How do you grow from 6 to 20+ developers and maintain the same productivity? When I started at my company there were only 6 of us doing development. There were no communications issues. Each developer knew the system from top to bottom and was capable of implementing any feature. At the start of each release cycle each feature was estimated and assigned to a developer or several developers based on who was interested in doing that feature. Things were going great and productivity was very high.
3 years down the line things have changed somewhat. The system is now bigger, and more complex, making the 'all rounder' role we all assumed before more challenging. We now have developers whose experience, technical ability and interests vary. As the number of developers grew the communication and cross working became unmanageable. So we were split into 5 teams of 4. Features are now handed to teams to implement, top to bottom. The teams are not specialists in any given area of the product. We've been having a few issues with this setup up so far, which really boil down to ownership:
- Code ownership: As no team has ownership over any given module the design of the system is being compromised. The kind of refactoring that you would expect from someone really knowing the code in a given area are not happening because often a developer/team is in this area for the first time.

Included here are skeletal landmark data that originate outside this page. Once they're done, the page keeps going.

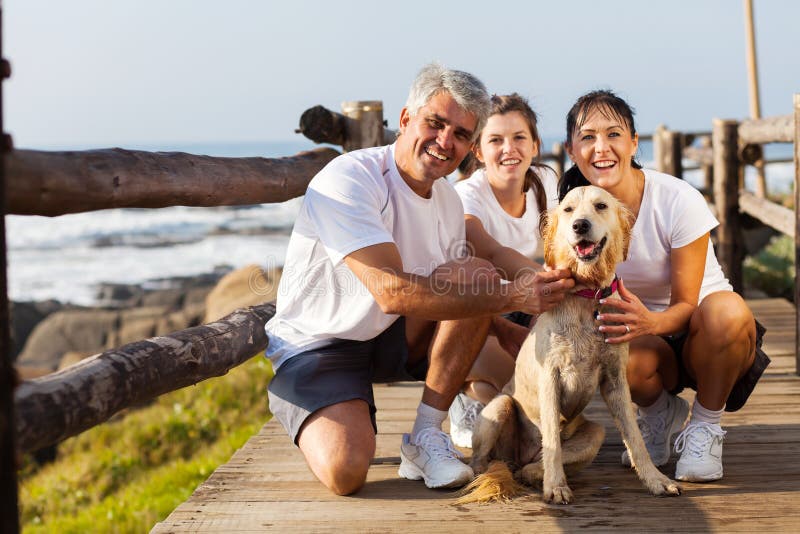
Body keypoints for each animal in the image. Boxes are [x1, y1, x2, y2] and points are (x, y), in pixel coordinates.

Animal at [462, 185, 680, 506]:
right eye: (568, 210)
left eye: (601, 206)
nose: (580, 226)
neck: (587, 293)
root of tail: (516, 458)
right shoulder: (550, 377)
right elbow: (552, 436)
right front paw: (556, 486)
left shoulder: (616, 379)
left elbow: (635, 438)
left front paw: (656, 480)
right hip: (500, 406)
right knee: (482, 460)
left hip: (596, 432)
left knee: (532, 466)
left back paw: (530, 472)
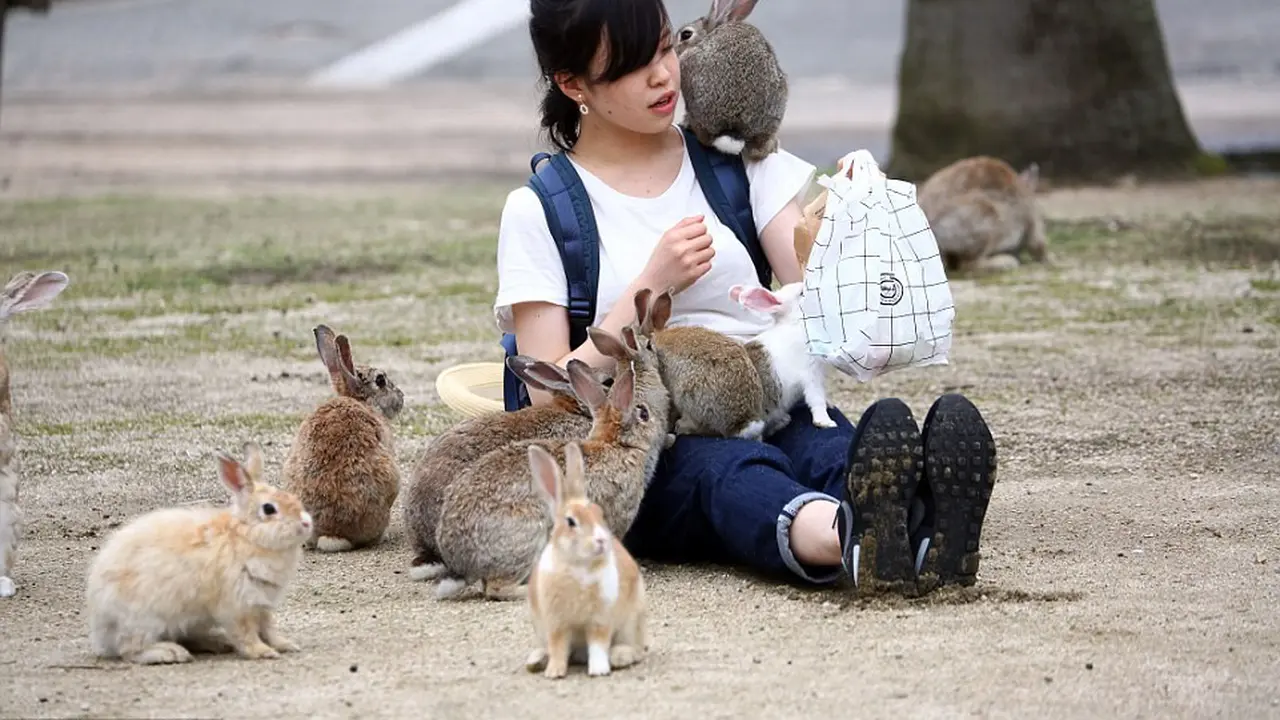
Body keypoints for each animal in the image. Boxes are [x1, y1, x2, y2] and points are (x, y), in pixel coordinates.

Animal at [85, 442, 312, 665]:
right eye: (269, 509)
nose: (306, 523)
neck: (246, 535)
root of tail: (100, 629)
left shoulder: (263, 604)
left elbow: (269, 628)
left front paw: (286, 645)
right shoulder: (237, 605)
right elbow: (246, 634)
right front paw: (263, 652)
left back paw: (217, 643)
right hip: (144, 620)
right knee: (130, 650)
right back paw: (171, 653)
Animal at [523, 441, 649, 679]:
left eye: (600, 514)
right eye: (571, 522)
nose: (601, 540)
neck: (578, 568)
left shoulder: (600, 619)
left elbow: (598, 645)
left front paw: (599, 670)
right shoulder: (556, 623)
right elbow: (558, 647)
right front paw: (554, 672)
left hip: (631, 621)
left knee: (636, 650)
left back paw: (618, 657)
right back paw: (535, 661)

- Bug ownership: When bugs are filled against the system they are assigned to a given component. As no teams own modules or areas of the code, allocating bugs is not a straight forward task.
The 20+ number is all developers. We have hired other support staff during this growth phase as well such as QA, Tech Authors, Product support Specialists etc - So I'm asking purely about the development effort. The product we work on is 'shink wrapped' - we're not a consultancy, so time invested in keeping things clean will help us in the long run.